In Partap vs. The State of Uttar Pradesh 1976 (2) SCC 798 a three judges bench was considering a case where the accused failed to adduce evidence to establish the under section 95 IPC. It was held that even if the accused failed to establish his plea, in a case where prosecution has not established its case beyond reasonable doubt against the appellant on an essential ingredient of the offence of murder, the plea of right of private defence cannot reasonably be ruled out from prosecution evidence the benefit of it must go to the accused. In Yogendra Morarji vs. The State of Gujarat: (AIR 1980 SC 660 ) another bench of three judges of this Court deal with section 105 of the Evidence Act and observed thus:

"Nothwithstanding the failure of the accused to establish positively the existence of circumstances which would bring his case within an Exception, the circumstances proved by him may raise a reasonable doubt with regard to one or more of the necessary ingredients of the offence itself with which the accused stands charged. Thus, there may be cases where, despite the failure of the accused to discharge his burden under section 105 the material brought on the record may, in the totality of the facts and cicumstances of the case, be enough to induce in the mind of the Court a reasonable doubt with regard to the mens tea requisite for an offence under section 299 of the Code".

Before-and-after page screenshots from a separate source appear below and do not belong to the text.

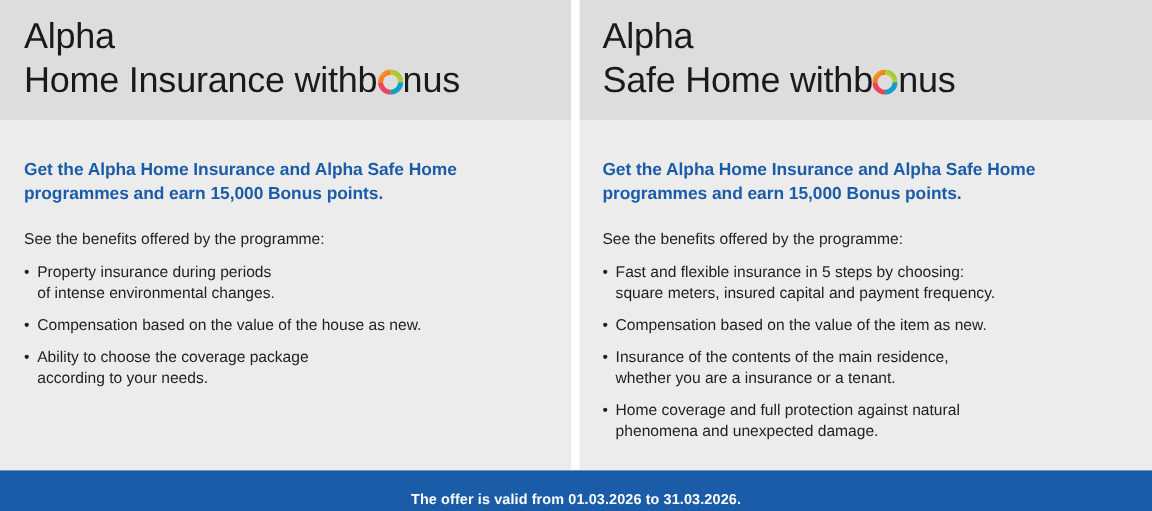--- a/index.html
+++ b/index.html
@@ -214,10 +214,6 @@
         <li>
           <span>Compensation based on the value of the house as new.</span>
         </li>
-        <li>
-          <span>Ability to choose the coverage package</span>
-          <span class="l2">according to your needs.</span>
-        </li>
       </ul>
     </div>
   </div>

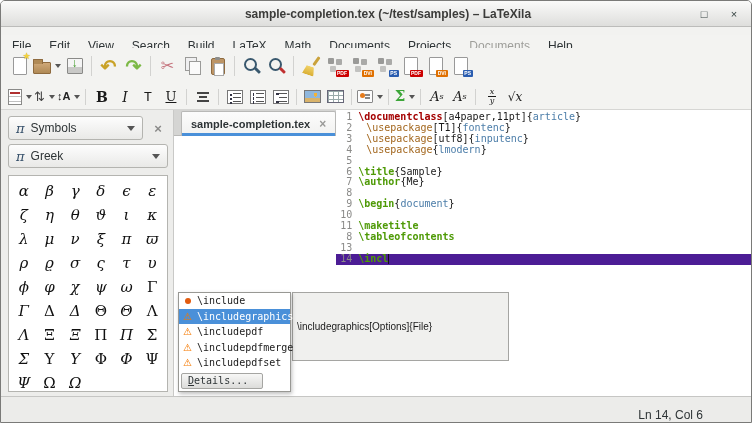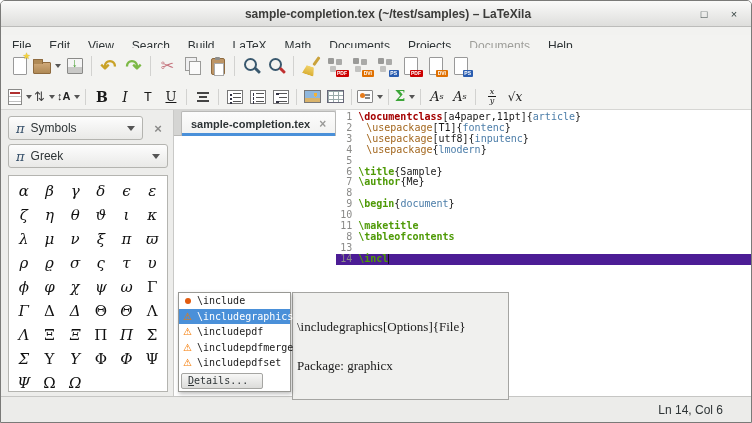--- a/index.html
+++ b/index.html
@@ -142,7 +142,7 @@
     display:flex; align-items:center; padding-left:6px; }
   .comp-details .accel{ text-decoration:underline; }
   .comp-tooltip{ position:absolute; left:291px; top:291px; width:217px; background:#f0f0ee; border:1px solid #a5a5a2;
-    font-family:Liberation Serif, serif; font-size:13px; line-height:13px; color:#1a1a1a; padding:1px 4px; z-index:9; white-space:pre; }
+    font-family:Liberation Sans, sans-serif; font-size:10px; line-height:13px; color:#1a1a1a; padding:1px 4px; z-index:9; white-space:pre; }
   
   .statusbar{ position:absolute; left:0; bottom:0; right:0; height:26px; background:#ececea; border-top:1px solid #c6c6c4;
     display:flex; align-items:center; justify-content:flex-end; padding-right:28px; }

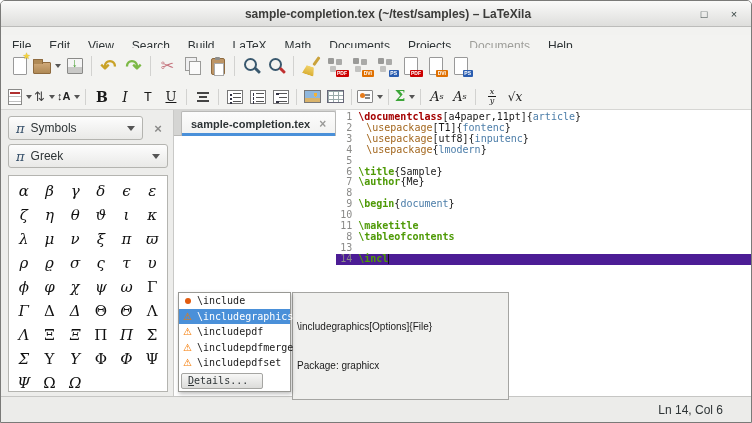--- a/index.html
+++ b/index.html
@@ -437,7 +437,6 @@
 
   <div class="comp-tooltip">
     <div>\includegraphics[Options]{File}</div>
-    <div>Package: graphicx</div>
   </div>
 
   <div class="statusbar">

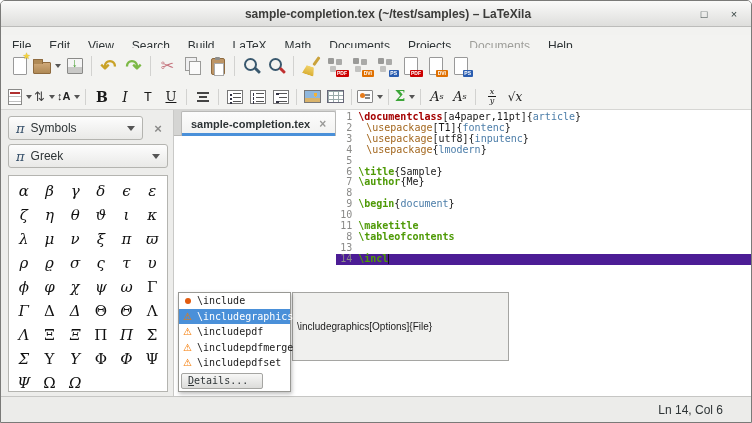--- a/index.html
+++ b/index.html
@@ -145,7 +145,7 @@
     font-family:Liberation Sans, sans-serif; font-size:10px; line-height:13px; color:#1a1a1a; padding:1px 4px; z-index:9; white-space:pre; }
   
   .statusbar{ position:absolute; left:0; bottom:0; right:0; height:26px; background:#ececea; border-top:1px solid #c6c6c4;
-    display:flex; align-items:center; justify-content:flex-end; padding-right:28px; }
+    display:flex; align-items:flex-end; justify-content:flex-end; padding-right:48px; }
   .statusbar .pos{ font-size:12px; color:#2e3436; }
 </style>
 </head>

Keeping the above legal position in mind, we scrutinised the evidence to ascertain whether the deceased could have been the aggressor. Neither PW1 nor PW2 could say how the occurrence started. The possibility that before they reached the place, some events would have already taken place cannot be ruled out. PW1 and PW2 over-heard the squeal of a pig. They also over-heard the sound of a quarrel. When they reached the scene they saw the carcass of a slain pig lying nearby. The motive suggested by the prosecution was sufficient for the deceased as well to entertain animus towards second appellant. Further, both sides would have confronted with each other on that morning abruptly without any prior knowledge or inkling that deceased might go to the plantain grove at the crucial time for answering the call of nature.

The above circumstances are broad enough to instil reasonable doubt in our mind that accused would have picked up a quarrel with the second appellant and then the other events had followed. Law entitles the appellants to have benefit of that reasonable doubt concerning the begining part of the occurrence and renders them liable for culpable homicide not amounting to murder.

The above are our reasons to alter the conviction to section 304 part 1 of IPC and for imposing a sentence of rigorous imprisonment for seven years on each of them.